__YOUR ASSIGNMENT__:
The answer should contain every entry below, copied exactly.
══════════════════════════════
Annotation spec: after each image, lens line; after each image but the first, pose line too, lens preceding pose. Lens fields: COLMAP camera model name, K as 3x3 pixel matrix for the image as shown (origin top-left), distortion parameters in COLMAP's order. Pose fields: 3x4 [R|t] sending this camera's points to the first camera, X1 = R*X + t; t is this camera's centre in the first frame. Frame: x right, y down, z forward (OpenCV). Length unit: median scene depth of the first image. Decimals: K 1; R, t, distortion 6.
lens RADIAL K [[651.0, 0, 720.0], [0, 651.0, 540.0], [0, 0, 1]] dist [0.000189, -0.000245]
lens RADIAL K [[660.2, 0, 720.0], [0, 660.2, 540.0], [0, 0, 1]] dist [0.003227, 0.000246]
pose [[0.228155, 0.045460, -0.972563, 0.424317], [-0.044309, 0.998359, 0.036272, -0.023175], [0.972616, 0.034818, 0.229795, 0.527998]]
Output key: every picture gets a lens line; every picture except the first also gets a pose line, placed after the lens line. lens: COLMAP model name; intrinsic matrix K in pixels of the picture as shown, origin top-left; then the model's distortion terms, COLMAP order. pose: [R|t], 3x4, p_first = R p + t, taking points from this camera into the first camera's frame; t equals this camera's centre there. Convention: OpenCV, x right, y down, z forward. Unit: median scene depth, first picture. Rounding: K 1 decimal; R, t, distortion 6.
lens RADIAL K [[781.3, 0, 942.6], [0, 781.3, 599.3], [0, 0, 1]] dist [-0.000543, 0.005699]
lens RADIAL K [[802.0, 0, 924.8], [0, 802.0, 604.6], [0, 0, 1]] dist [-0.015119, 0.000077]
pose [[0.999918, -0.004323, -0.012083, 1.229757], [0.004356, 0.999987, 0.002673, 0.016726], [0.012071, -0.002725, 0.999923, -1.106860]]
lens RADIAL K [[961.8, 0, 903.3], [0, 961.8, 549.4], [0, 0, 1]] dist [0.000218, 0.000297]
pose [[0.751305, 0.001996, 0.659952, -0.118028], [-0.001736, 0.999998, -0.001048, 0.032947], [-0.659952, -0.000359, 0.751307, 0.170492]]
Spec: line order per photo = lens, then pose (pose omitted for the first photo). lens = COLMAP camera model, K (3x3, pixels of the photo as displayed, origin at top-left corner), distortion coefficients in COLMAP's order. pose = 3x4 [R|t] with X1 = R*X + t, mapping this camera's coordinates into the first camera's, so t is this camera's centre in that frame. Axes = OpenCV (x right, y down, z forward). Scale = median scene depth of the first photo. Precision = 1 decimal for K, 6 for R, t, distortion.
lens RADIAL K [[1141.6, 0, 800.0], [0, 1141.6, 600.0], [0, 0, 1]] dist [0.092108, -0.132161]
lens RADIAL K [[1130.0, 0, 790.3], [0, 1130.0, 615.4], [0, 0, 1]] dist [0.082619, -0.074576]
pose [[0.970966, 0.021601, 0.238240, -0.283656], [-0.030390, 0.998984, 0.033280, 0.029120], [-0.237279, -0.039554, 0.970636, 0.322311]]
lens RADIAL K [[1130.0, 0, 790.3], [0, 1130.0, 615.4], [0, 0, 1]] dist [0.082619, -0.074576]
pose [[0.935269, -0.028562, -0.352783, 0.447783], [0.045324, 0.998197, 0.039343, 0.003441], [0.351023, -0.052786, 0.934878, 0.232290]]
══════════════════════════════
__YOUR SOLUTION__:
Annotation spec: after each image, lens line; after each image but the first, pose line too, lens preceding pose. Lens fields: COLMAP camera model name, K as 3x3 pixel matrix for the image as shown (origin top-left), distortion parameters in COLMAP's order. Pose fields: 3x4 [R|t] sending this camera's points to the first camera, X1 = R*X + t; t is this camera's centre in the first frame. Frame: x right, y down, z forward (OpenCV). Length unit: median scene depth of the first image. Decimals: K 1; R, t, distortion 6.
lens RADIAL K [[651.0, 0, 720.0], [0, 651.0, 540.0], [0, 0, 1]] dist [0.000189, -0.000245]
lens RADIAL K [[660.2, 0, 720.0], [0, 660.2, 540.0], [0, 0, 1]] dist [0.003227, 0.000246]
pose [[0.228155, 0.045460, -0.972563, 0.424317], [-0.044309, 0.998359, 0.036272, -0.023175], [0.972616, 0.034818, 0.229795, 0.527998]]
Output key: every picture gets a lens line; every picture except the first also gets a pose line, placed after the lens line. lens: COLMAP model name; intrinsic matrix K in pixels of the picture as shown, origin top-left; then the model's distortion terms, COLMAP order. pose: [R|t], 3x4, p_first = R p + t, taking points from this camera into the first camera's frame; t equals this camera's centre there. Convention: OpenCV, x right, y down, z forward. Unit: median scene depth, first picture. Rounding: K 1 decimal; R, t, distortion 6.
lens RADIAL K [[781.3, 0, 942.6], [0, 781.3, 599.3], [0, 0, 1]] dist [-0.000543, 0.005699]
lens RADIAL K [[802.0, 0, 924.8], [0, 802.0, 604.6], [0, 0, 1]] dist [-0.015119, 0.000077]
pose [[0.999918, -0.004323, -0.012083, 1.229757], [0.004356, 0.999987, 0.002673, 0.016726], [0.012071, -0.002725, 0.999923, -1.106860]]
lens RADIAL K [[961.8, 0, 903.3], [0, 961.8, 549.4], [0, 0, 1]] dist [0.000218, 0.000297]
pose [[0.751305, 0.001996, 0.659952, -0.118028], [-0.001736, 0.999998, -0.001048, 0.032947], [-0.659952, -0.000359, 0.751307, 0.170492]]
Spec: line order per photo = lens, then pose (pose omitted for the first photo). lens = COLMAP camera model, K (3x3, pixels of the photo as displayed, origin at top-left corner), distortion coefficients in COLMAP's order. pose = 3x4 [R|t] with X1 = R*X + t, mapping this camera's coordinates into the first camera's, so t is this camera's centre in that frame. Axes = OpenCV (x right, y down, z forward). Scale = median scene depth of the first photo. Precision = 1 decimal for K, 6 for R, t, distortion.
lens RADIAL K [[1141.6, 0, 800.0], [0, 1141.6, 600.0], [0, 0, 1]] dist [0.092108, -0.132161]
lens RADIAL K [[1130.0, 0, 790.3], [0, 1130.0, 615.4], [0, 0, 1]] dist [0.082619, -0.074576]
pose [[0.970966, 0.021601, 0.238240, -0.283656], [-0.030390, 0.998984, 0.033280, 0.029120], [-0.237279, -0.039554, 0.970636, 0.322311]]
lens RADIAL K [[1130.0, 0, 790.3], [0, 1130.0, 615.4], [0, 0, 1]] dist [0.082619, -0.074576]
pose [[0.935269, -0.028562, -0.352783, 0.447783], [0.045324, 0.998197, 0.039343, 0.003441], [0.351023, -0.052786, 0.934878, 0.232290]]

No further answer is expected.